Under other circumstances, where the complaint alleges a colorable claim, a federal court would be required to applyHeck v. Humphrey, 512 U.S. 477, 114 S.Ct. 2364, 129 L.Ed.2d 383 (1994). However, in this instance under the allegations alleged the named Defendants are either absolutely immune or not a suable entity. Thus, the court need not address Heck. The Fifth Circuit Court of Appeals has approved this approach. See Littles v. Bd. of Pardons Paroles Div., 68 F.3d 122, 122 (5th Cir. 1995) (per curiam) ("Even if a complaint is subject to dismissal under Heck it remains appropriate for district courts to resolve the question of immunity before reaching theHeck analysis."); Krueger v. Reimer 66 F.3d 75, 76 (5th Cir. 1995) (per curiam) (holding that despite applicability ofHeck, district court may consider doctrine of absolute immunity as threshold matter in making 28 U.S.C. § 1915(d) frivolousness determination).

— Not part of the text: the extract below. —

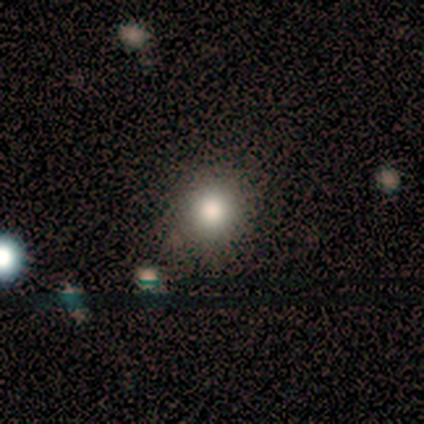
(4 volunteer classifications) Morphology: type=smooth (75%); roundness=round (100%); merging=none (67%).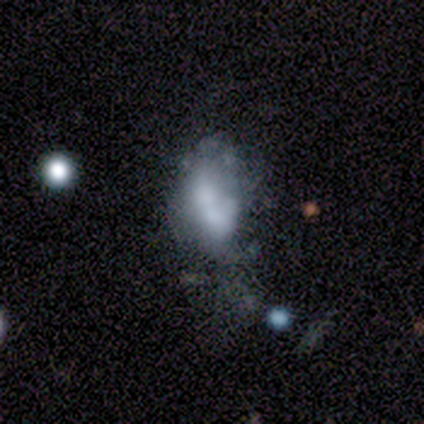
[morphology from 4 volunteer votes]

A copy of this recommendation will be mailed to Plaintiff.
NOTICE
In the event that you wish to object to this recommendation, you are hereby notified that you must file your written objections within ten days after being served with a copy of this recommendation. Pursuant to Douglass v. United Servs. Auto Ass'n, 79 F.3d 1415 (5th Cir. 1996) (en banc), a party's failure to file written objections to these proposed findings of fact and conclusions of law within such ten-day period may bar a de novo determination by the district judge of any finding of fact or conclusion of law and shall bar such party, except upon grounds of plain error, from attacking on appeal the unobjected to proposed findings of fact and conclusions of law accepted by the district court.